Lab 6 Background
Screening Yeast Colonies
After transformation, screening for cells that have taken up the inserted DNA (often simply called an insert) are often performed. Screening is necessary because cells may or may not be transformed with all the DNA fragments and may or may not assemble the DNA fragments correctly.
The plated yeast cells grow in the unit of colonies on a plate (Fig. 6.1). Each colony is assumed to have originated from a single yeast cell (remember, yeast cells can reproduce asexually through budding). Hence, all yeast cells of a single colony contain the same genetic information. We therefore can screen each colony for its genetic makeup, in this case, whether the T7 phage genome DNA is present or absent from the yeast colony.
There are many ways to screen yeast colonies. The method used in this lab, which is the most common method, is the colony PCR screening method. The key steps to perform colony PCR are to design insert-specific primers to detect the presence of your insert, to set up and run a PCR reaction using the yeast cell genomic DNA and to visualize and analyze PCR result via gel electrophoresis.
The most important step of this method is primer design. Since the goal of the colony PCR is to detect the presence or absence of the insert, the primers must be designed such that only the presence of the insert can yield a band or bands. For example, to detect if fragment 1 and fragment 2 are correctly assembled, a primer set can be designed to amplify the fragment 1/fragment 2 sequence junction (Figure 6.2). If fragment 1 and 2 are correctly assembled, then a product will be yield (Figure 6.2, left panel); if fragment 1 and 2 are not assembled correctly (or if the yeast clone only has fragment 1 or fragment 2), then no band will be yielded after the PCR reaction (Figure 6.2, right panel).
Since we transformed the yeast with multiple DNA fragments, multiple amplifications will be done simultaneously to detect the presence of all fragment junctions in the T7 genome, namely, the F1-F2 junction, the F2-F3 junction, the F3-F4 junction and the F4-F5 junction. To do this, we will use multiple primer sets in one PCR reaction, which will generate 4 bands if all the fragments are present in the yeast. Because multiple bands are generated simultaneously using multiple sets of primers, this type of PCR is also called multiplex PCR.
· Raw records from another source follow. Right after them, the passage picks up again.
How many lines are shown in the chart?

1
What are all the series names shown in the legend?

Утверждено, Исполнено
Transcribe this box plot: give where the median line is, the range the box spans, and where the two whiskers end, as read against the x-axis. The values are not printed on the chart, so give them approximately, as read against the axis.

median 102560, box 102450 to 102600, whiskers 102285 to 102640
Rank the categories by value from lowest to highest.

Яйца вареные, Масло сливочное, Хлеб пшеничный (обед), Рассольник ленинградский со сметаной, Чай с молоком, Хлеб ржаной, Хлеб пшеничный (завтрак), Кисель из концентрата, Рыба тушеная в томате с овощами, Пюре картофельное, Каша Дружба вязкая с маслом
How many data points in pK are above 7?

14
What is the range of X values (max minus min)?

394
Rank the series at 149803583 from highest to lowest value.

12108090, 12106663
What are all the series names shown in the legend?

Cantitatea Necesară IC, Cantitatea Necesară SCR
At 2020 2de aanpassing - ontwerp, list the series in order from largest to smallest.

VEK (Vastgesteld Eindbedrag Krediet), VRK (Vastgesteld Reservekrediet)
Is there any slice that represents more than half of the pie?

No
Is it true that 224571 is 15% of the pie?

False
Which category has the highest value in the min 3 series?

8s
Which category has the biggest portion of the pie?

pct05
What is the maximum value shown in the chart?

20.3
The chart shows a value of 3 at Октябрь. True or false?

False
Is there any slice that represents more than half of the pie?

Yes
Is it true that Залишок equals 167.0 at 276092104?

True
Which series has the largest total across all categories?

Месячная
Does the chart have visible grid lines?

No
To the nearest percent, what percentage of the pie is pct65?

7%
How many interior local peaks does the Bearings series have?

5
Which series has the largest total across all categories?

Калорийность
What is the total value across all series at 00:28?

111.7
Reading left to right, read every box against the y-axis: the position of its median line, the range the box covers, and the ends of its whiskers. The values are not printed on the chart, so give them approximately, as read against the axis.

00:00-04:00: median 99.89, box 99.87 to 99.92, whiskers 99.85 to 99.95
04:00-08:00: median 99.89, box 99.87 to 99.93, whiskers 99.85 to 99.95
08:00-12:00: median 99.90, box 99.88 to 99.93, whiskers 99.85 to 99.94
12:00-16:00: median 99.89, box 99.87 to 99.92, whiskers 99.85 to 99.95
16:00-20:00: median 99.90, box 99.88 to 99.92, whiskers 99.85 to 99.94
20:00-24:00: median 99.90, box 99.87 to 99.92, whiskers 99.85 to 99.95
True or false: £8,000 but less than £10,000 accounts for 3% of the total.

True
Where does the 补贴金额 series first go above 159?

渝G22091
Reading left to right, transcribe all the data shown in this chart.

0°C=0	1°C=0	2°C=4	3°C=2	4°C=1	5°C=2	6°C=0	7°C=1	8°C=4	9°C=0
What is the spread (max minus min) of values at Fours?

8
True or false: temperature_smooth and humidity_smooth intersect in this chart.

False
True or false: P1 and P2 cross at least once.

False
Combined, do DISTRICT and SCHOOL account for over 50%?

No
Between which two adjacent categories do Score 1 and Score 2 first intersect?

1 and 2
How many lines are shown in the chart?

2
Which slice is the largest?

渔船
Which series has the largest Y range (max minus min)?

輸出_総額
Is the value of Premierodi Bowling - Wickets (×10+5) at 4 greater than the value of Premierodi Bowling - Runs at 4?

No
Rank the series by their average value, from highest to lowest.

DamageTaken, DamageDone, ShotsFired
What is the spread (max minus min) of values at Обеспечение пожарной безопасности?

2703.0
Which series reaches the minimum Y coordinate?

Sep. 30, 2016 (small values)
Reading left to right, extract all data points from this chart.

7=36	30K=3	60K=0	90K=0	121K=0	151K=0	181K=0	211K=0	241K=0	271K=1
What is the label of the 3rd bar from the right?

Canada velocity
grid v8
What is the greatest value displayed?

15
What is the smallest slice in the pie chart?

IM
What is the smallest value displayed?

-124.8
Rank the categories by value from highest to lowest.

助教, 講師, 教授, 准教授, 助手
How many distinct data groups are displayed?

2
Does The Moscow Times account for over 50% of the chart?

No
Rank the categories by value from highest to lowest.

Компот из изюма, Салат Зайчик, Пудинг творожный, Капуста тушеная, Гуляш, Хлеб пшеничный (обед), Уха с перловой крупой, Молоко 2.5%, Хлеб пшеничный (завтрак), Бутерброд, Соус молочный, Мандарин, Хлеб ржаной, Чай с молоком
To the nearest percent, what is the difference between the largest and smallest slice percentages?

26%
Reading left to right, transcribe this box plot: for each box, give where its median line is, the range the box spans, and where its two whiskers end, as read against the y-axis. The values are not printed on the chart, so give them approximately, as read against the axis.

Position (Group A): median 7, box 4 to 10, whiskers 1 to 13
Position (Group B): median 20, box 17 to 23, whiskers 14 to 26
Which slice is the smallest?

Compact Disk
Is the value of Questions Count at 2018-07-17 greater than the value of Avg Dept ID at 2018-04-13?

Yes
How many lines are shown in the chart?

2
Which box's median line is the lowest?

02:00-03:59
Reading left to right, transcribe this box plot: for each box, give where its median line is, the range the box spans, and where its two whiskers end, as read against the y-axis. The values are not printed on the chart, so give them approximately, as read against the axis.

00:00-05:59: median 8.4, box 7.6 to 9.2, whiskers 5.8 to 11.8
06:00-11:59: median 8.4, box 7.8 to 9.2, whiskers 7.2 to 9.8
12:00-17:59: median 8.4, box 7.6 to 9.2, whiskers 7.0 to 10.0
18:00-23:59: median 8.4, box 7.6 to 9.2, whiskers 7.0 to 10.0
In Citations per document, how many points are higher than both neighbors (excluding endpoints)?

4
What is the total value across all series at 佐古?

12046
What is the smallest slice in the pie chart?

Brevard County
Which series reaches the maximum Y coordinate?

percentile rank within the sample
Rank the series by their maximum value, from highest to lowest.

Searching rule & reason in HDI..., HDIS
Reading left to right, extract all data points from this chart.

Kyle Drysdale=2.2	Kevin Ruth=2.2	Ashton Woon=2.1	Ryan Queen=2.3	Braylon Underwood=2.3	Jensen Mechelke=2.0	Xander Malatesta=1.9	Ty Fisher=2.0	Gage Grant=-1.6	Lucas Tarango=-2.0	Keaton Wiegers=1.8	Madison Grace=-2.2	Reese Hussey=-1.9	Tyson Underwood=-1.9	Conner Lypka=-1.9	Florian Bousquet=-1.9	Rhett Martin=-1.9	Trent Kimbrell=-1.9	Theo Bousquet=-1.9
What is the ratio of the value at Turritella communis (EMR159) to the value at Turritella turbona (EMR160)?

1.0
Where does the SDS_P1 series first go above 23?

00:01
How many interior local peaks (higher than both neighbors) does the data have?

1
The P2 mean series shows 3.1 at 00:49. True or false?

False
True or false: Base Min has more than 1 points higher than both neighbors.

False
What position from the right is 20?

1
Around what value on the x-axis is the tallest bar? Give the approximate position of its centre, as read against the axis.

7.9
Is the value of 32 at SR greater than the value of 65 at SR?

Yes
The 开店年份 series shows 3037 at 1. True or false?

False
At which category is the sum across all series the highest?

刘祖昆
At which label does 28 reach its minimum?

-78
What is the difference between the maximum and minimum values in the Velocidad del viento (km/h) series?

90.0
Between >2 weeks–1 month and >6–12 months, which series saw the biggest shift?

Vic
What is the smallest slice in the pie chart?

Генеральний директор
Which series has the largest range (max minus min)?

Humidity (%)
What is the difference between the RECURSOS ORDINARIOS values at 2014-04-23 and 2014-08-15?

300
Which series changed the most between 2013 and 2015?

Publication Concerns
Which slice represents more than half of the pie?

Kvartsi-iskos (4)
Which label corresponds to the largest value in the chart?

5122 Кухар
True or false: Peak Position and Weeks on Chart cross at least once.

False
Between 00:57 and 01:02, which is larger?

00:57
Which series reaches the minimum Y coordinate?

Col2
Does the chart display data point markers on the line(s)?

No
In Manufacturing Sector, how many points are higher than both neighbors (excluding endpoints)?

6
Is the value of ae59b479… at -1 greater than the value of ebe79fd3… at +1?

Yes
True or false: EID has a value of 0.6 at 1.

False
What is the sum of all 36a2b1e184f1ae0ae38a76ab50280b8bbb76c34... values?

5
Multiplex PCR is different from regular PCR in that multiplex PCR contains multiple sets of primers per reaction while regular PCR has only one set of primers per reaction. While multiplex PCR is more convenient, it is not always achievable since all primers used in a multiplex PCR need to be compatible and the resulted PCR products have to be similar in length. Therefore, multiplex PCR is not often used.